- What you have to do -
A faithful copy of each entry below is expected, with the images removed.

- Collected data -
......

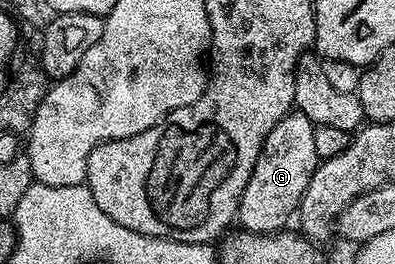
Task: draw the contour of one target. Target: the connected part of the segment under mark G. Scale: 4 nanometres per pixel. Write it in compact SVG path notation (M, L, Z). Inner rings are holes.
M291 111L286 114L268 135L262 144L260 155L254 164L252 175L242 192L238 204L237 224L247 233L276 233L287 228L286 220L293 218L298 211L308 179L320 164L316 155L316 146L312 131L314 122L303 113Z

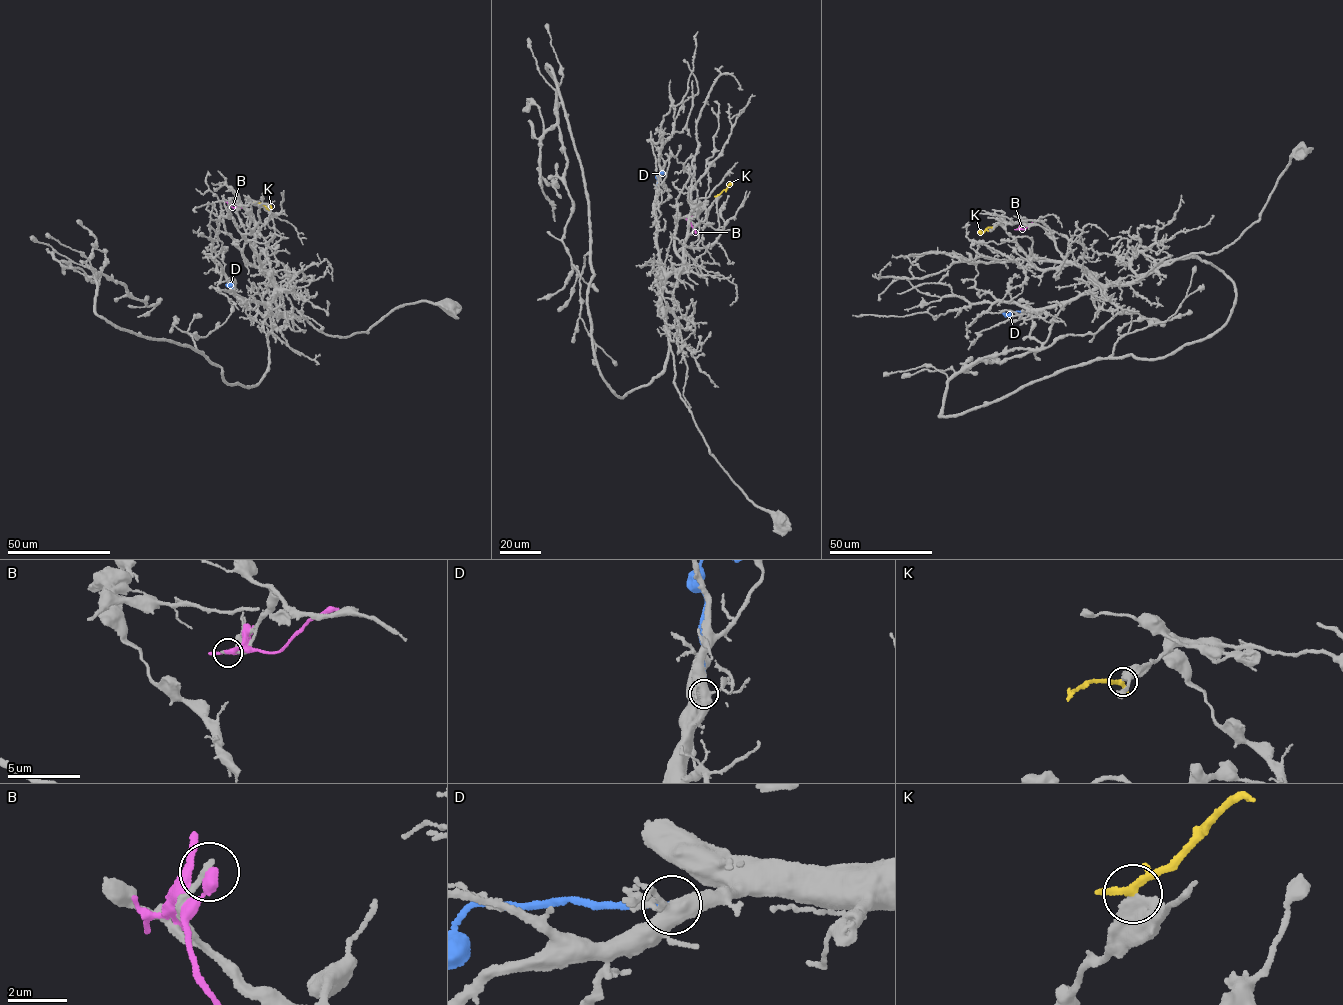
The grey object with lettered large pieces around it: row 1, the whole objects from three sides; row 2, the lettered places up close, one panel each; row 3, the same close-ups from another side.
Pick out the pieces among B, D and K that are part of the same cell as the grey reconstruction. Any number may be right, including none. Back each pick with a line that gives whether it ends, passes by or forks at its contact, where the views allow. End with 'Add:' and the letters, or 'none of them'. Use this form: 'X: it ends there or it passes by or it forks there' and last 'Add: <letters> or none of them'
Add: none of them

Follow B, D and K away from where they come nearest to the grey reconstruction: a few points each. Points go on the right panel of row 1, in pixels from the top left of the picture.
B: (1017, 229), (1025, 229), (1033, 223)
D: (1025, 311), (1011, 311), (1005, 316), (1003, 312)
K: (993, 227), (981, 232), (979, 229)

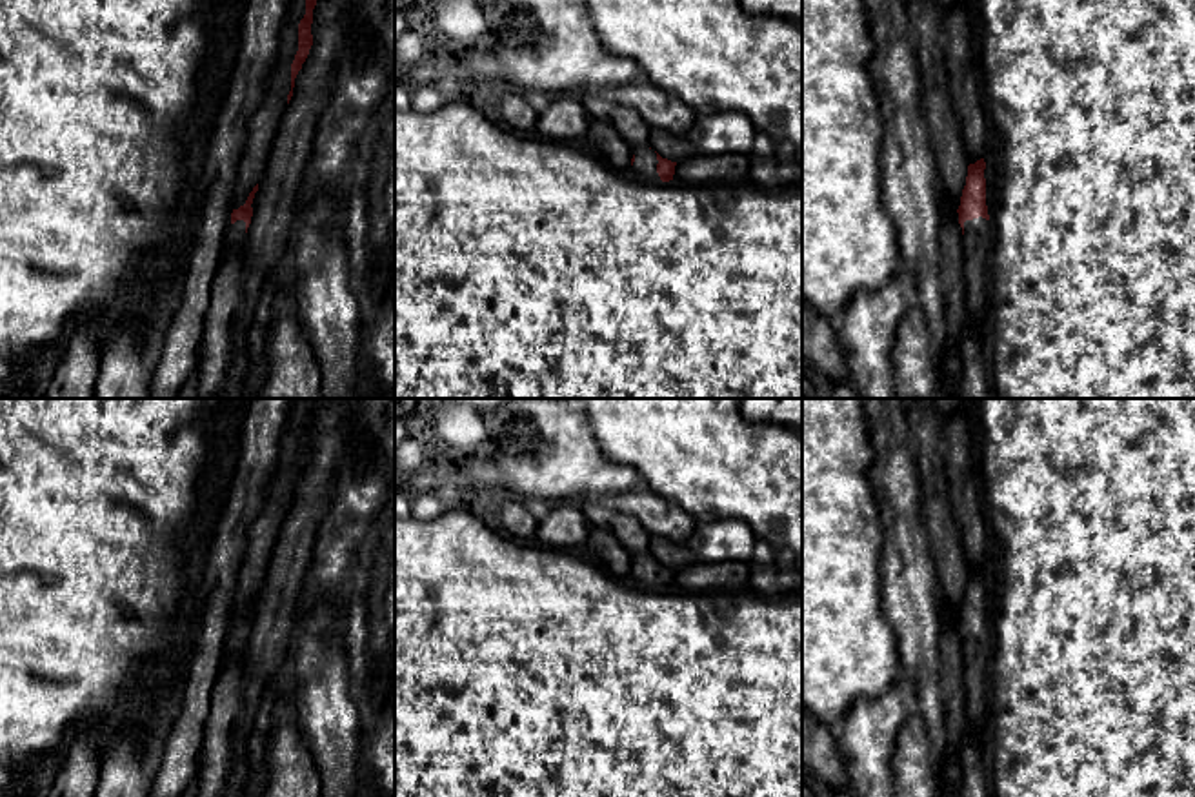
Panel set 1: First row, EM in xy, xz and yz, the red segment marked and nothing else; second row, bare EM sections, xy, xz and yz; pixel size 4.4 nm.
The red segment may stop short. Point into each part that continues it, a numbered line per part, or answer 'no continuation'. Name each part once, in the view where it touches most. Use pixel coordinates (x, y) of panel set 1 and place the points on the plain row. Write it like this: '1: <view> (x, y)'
1: yz (977, 641)

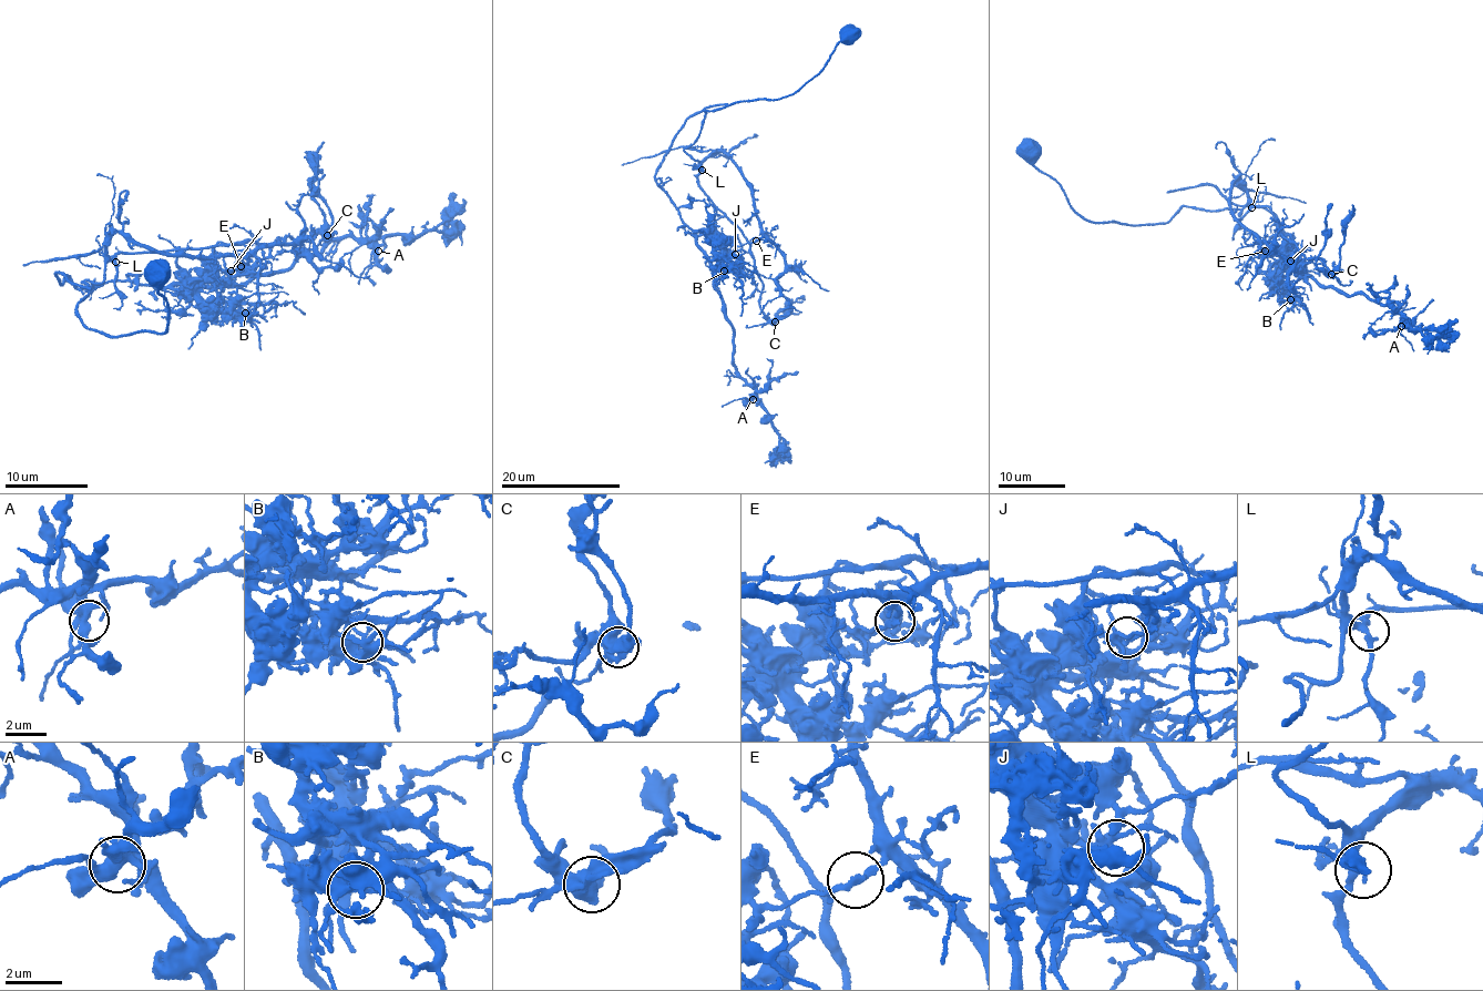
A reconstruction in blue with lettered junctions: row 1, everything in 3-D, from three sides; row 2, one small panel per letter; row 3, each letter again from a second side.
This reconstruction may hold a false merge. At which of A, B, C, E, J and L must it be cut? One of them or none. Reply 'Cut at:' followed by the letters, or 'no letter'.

......

- Completed task -
Task: draw the contour of one target. Target: the connected part of the segment under mark G. Scale: 4 nanometres per pixel. Write it in compact SVG path notation (M, L, Z). Inner rings are holes.
M291 111L286 114L268 135L262 144L260 155L254 164L252 175L242 192L238 204L237 224L247 233L276 233L287 228L286 220L293 218L298 211L308 179L320 164L316 155L316 146L312 131L314 122L303 113Z

The grey object with lettered large pieces around it: row 1, the whole objects from three sides; row 2, the lettered places up close, one panel each; row 3, the same close-ups from another side.
Pick out the pieces among B, D and K that are part of the same cell as the grey reconstruction. Any number may be right, including none. Back each pick with a line that gives whether it ends, passes by or forks at its contact, where the views allow. End with 'Add:' and the letters, or 'none of them'. Use this form: 'X: it ends there or it passes by or it forks there' and last 'Add: <letters> or none of them'
Add: none of them

Follow B, D and K away from where they come nearest to the grey reconstruction: a few points each. Points go on the right panel of row 1, in pixels from the top left of the picture.
B: (1017, 229), (1025, 229), (1033, 223)
D: (1025, 311), (1011, 311), (1005, 316), (1003, 312)
K: (993, 227), (981, 232), (979, 229)

Panel set 1: First row, EM in xy, xz and yz, the red segment marked and nothing else; second row, bare EM sections, xy, xz and yz; pixel size 4.4 nm.
The red segment may stop short. Point into each part that continues it, a numbered line per part, or answer 'no continuation'. Name each part once, in the view where it touches most. Use pixel coordinates (x, y) of panel set 1 and place the points on the plain row. Write it like this: '1: <view> (x, y)'
1: yz (977, 641)

A reconstruction in blue with lettered junctions: row 1, everything in 3-D, from three sides; row 2, one small panel per letter; row 3, each letter again from a second side.
This reconstruction may hold a false merge. At which of A, B, C, E, J and L must it be cut? One of them or none. Reply 'Cut at:' followed by the letters, or 'no letter'.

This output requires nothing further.